■ Description of the task: Lay out the lines of the data below as a numbered list, starting at the line that contains "Contained here are" and ending at the line that contains "450.3], [0, 0, 1]] dist [0.035546, -0.025847]", both included. Leave out any blank lines.

■ Listed records:
▬▬▬▬▬▬▬▬▬▬

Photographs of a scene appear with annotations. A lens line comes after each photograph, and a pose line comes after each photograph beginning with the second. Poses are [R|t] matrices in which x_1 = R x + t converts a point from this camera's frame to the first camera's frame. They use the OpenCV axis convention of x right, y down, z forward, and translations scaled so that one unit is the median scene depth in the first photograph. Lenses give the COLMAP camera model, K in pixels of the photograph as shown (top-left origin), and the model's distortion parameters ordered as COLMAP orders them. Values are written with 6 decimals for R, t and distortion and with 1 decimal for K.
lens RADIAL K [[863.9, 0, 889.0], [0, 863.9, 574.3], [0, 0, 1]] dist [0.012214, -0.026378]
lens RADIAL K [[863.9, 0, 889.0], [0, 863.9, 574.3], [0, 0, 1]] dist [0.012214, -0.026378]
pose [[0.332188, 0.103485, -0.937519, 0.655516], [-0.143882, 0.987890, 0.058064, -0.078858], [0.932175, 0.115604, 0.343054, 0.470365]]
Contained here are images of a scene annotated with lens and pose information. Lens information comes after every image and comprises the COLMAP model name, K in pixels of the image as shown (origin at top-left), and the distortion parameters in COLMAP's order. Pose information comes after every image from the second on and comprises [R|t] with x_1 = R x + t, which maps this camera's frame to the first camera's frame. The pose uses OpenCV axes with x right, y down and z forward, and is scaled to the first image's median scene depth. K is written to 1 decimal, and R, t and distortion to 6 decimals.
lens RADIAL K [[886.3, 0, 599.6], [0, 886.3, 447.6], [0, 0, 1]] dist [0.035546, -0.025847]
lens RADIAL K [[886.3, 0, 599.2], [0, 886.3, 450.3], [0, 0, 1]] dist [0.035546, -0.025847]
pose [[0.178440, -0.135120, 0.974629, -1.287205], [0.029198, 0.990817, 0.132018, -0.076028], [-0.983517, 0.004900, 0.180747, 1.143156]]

▬▬▬▬▬▬▬▬▬▬

■ Result of this exercise:
1. Contained here are images of a scene annotated with lens and pose information. Lens information comes after every image and comprises the COLMAP model name, K in pixels of the image as shown (origin at top-left), and the distortion parameters in COLMAP's order. Pose information comes after every image from the second on and comprises [R|t] with x_1 = R x + t, which maps this camera's frame to the first camera's frame. The pose uses OpenCV axes with x right, y down and z forward, and is scaled to the first image's median scene depth. K is written to 1 decimal, and R, t and distortion to 6 decimals.
2. lens RADIAL K [[886.3, 0, 599.6], [0, 886.3, 447.6], [0, 0, 1]] dist [0.035546, -0.025847]
3. lens RADIAL K [[886.3, 0, 599.2], [0, 886.3, 450.3], [0, 0, 1]] dist [0.035546, -0.025847]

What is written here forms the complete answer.